Both the UN and the State Department have recently encouraged Guinea to use a reconciliation process to address crimes committed by the State against unarmed demonstrators on September 28, 2009 at an opposition rally in the capital, Conakry. Many Guineans are suspicious that a reconciliation process will be used as a substitute for judicial prosecution of those guilty of the crimes. This is a warranted concern given that some of those who participated in the September 28, 2009 massacre hold high positions in the current administration of Alpha Conde. In short, no justice, no reconciliation.
Guinea torture victims thirst for justice
At a meeting with victims of torture in Guinea, the High Commissioner said she was encouraged by “their thirst for justice.” An International Commission was set up by UN Secretary-General Ban Ki-moon to investigate the facts and circumstances of events on 28 September 2009. The Commission found that 156 people died, more than a hundred women were sexually violated and hundreds more were tortured by security agents.
The High Commissioner expressed concern over mass graves that cannot be accessed because of construction. She recommended a monument be put up in memory of those who were killed.
During her visit to the country Pillay met with President Alpha Condé and other government officials including the Minister for Justice, Christian Sow, who committed to the reform of the judicial system and the security sector, and to setting up a National Commission on Truth, Justice and Reconciliation.

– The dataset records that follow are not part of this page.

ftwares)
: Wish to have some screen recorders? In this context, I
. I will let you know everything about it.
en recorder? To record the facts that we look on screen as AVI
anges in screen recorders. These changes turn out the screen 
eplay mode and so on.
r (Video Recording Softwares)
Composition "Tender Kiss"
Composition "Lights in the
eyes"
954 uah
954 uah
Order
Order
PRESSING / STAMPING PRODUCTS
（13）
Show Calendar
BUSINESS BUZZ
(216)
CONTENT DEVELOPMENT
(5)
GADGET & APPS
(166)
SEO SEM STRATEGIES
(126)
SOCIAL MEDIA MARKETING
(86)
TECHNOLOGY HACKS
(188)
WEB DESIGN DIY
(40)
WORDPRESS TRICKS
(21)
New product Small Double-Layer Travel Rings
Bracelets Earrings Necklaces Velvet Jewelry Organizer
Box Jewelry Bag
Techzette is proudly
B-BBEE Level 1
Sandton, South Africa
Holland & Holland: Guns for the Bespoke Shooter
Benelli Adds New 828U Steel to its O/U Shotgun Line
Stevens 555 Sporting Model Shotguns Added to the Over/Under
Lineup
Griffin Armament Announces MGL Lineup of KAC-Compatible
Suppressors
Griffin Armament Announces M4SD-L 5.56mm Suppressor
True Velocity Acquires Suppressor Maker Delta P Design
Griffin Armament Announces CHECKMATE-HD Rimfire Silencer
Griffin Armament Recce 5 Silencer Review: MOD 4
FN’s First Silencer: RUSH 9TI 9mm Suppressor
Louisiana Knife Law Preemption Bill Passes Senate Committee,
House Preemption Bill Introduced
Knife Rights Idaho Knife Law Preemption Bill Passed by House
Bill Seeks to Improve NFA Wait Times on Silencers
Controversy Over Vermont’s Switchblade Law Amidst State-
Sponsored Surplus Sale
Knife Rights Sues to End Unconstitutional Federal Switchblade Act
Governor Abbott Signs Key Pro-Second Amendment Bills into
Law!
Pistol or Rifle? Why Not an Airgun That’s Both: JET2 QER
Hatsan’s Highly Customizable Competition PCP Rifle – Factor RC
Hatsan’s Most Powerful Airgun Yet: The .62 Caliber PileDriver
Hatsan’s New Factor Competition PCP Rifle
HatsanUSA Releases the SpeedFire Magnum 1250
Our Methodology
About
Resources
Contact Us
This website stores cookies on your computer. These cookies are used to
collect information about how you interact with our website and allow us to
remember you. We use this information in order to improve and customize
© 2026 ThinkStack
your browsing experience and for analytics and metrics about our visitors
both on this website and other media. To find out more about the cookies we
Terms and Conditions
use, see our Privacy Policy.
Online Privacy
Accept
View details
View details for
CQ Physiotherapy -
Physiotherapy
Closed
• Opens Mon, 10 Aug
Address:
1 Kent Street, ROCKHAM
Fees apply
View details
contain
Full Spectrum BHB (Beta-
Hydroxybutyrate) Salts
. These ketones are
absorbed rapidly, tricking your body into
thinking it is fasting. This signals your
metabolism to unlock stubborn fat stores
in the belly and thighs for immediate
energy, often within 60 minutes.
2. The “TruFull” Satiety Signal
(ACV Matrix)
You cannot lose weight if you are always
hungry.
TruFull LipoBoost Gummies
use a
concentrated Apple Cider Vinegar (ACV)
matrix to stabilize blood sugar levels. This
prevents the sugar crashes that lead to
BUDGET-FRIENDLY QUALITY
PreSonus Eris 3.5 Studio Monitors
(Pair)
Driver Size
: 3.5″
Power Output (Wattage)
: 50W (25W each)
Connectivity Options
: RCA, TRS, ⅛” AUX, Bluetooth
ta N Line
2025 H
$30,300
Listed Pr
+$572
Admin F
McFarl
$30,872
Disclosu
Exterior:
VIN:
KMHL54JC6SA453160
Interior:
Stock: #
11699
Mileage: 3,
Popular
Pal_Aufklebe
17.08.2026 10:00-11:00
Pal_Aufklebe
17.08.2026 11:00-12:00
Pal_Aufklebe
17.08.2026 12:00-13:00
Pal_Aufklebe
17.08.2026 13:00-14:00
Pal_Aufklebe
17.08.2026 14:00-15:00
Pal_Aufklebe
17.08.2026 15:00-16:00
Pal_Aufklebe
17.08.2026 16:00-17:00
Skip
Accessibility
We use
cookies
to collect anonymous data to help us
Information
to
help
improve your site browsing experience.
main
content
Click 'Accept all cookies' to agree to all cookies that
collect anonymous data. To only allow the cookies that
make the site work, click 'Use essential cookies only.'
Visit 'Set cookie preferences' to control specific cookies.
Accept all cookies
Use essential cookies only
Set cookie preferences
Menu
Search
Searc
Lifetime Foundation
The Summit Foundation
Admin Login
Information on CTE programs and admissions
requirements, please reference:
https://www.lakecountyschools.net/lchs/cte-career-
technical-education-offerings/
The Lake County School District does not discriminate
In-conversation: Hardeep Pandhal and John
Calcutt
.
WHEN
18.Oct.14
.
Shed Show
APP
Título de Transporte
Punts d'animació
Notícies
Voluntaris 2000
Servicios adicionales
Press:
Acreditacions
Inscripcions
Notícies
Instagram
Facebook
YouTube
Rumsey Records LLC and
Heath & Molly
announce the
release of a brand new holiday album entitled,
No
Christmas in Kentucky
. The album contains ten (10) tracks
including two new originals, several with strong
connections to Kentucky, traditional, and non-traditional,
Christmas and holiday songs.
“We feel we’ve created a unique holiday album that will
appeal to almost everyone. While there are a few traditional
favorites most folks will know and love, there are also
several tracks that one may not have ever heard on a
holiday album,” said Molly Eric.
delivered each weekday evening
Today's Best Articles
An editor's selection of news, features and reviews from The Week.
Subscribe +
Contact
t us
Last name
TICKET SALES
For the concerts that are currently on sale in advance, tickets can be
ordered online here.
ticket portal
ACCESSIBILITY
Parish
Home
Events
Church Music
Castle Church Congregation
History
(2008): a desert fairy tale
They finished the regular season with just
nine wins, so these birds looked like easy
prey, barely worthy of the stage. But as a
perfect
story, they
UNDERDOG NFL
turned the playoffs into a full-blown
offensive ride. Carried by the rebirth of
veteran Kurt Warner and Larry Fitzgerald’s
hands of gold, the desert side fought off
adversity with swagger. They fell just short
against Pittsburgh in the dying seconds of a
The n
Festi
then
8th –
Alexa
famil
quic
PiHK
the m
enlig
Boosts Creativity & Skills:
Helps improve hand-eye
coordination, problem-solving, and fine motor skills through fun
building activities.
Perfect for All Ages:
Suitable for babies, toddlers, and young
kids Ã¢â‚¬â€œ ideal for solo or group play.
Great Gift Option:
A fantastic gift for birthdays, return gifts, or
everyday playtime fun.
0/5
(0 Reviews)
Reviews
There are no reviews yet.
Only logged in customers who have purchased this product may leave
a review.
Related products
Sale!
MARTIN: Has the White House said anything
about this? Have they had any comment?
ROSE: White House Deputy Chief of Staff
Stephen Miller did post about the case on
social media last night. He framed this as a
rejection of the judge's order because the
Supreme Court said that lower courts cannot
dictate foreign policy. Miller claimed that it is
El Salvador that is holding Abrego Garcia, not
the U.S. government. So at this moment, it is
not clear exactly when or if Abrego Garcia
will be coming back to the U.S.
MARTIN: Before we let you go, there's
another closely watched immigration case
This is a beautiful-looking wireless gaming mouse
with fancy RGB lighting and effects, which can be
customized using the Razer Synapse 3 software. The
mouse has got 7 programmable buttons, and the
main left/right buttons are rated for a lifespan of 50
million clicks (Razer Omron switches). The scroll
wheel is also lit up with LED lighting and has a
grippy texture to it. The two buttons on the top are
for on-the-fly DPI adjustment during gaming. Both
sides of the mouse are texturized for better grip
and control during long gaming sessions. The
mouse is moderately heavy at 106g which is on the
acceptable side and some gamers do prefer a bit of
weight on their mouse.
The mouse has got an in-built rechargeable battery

Also in Guinea, the High Commissioner met with Ivorian refugees who have fled violence in their home country following the political stalemate over presidential election results last year. The UN High Commissioner assured them that the world has not forgotten the conflict there.
“This problem is not of the making of the people of Côte d’Ivoire. This is a dispute between two politicians on the election results. The one who lost is now raking violence on the population – and this to me is an area that needs international attention because the people cannot defend themselves under such a situation,” Pillay said.
She reiterated her caution to the Ivorian leadership and security apparatus that “their acts of violence against the civilian population will amount to crimes against humanity,” she said.
The High Commissioner is now visiting Senegal where she will conclude her first mission to West Africa. During her three-day visit she signed the extension of the Host Country Agreement through which the OHCHR regional office was established. In Senegal she is scheduled to meet President Abdoulaye Wade, government officials and members of civil society.
Pillay also met victims of torture from 17 African countries at a rehabilitation centre, VIVRE-CAPREC, situated in the outskirts of Dakar. The centre is funded by OHCHR through the United Nations Voluntary Fund for Victims of Torture.